++++ Task data

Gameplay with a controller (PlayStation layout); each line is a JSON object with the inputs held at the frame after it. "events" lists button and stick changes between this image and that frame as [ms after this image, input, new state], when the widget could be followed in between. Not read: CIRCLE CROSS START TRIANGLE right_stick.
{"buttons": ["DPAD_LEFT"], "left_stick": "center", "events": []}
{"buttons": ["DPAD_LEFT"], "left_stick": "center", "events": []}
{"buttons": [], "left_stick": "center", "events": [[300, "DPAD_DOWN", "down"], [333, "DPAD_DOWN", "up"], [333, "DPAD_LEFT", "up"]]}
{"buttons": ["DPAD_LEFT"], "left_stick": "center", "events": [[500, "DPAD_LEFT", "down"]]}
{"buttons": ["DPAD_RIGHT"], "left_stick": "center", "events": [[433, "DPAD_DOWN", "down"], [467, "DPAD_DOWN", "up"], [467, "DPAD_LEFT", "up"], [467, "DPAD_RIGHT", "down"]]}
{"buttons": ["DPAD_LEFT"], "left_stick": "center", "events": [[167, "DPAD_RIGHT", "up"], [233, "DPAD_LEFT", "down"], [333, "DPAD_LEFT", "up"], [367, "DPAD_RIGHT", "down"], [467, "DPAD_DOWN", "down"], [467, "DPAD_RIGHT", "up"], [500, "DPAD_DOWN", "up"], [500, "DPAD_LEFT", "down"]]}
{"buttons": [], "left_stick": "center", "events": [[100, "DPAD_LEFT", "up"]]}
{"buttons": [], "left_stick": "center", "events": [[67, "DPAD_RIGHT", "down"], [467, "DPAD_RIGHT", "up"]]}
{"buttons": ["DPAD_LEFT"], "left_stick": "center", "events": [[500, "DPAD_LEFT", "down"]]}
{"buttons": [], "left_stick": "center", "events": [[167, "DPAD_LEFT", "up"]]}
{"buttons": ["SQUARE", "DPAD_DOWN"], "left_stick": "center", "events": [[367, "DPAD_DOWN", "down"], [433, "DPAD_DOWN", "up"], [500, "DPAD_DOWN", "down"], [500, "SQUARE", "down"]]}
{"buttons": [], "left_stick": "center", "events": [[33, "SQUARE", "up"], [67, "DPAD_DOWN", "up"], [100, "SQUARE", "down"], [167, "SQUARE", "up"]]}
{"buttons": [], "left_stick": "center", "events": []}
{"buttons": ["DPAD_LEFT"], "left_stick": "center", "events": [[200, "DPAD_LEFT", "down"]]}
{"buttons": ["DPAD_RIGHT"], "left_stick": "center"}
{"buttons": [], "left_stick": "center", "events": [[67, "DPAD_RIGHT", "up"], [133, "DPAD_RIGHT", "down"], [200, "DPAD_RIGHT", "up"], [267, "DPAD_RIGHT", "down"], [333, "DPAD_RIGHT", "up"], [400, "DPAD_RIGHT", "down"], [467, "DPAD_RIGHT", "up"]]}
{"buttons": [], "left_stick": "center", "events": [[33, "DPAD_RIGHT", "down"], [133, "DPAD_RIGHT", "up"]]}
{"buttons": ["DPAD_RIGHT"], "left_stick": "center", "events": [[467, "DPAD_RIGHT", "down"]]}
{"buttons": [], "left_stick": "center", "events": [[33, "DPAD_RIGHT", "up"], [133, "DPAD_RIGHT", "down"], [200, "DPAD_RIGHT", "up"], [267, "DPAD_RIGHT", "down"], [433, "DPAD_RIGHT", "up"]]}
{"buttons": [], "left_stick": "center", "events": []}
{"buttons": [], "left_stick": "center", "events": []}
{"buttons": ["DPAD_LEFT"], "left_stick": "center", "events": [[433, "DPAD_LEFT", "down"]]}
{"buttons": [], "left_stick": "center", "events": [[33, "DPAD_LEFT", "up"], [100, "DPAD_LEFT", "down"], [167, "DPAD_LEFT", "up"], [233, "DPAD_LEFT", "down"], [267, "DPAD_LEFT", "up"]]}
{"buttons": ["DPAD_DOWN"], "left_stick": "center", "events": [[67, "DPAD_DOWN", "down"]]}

++++++++

_Assignment_
Some of the data mentions "SQUARE". Copy every line where it does.

_Written solution_
{"buttons": ["SQUARE", "DPAD_DOWN"], "left_stick": "center", "events": [[367, "DPAD_DOWN", "down"], [433, "DPAD_DOWN", "up"], [500, "DPAD_DOWN", "down"], [500, "SQUARE", "down"]]}
{"buttons": [], "left_stick": "center", "events": [[33, "SQUARE", "up"], [67, "DPAD_DOWN", "up"], [100, "SQUARE", "down"], [167, "SQUARE", "up"]]}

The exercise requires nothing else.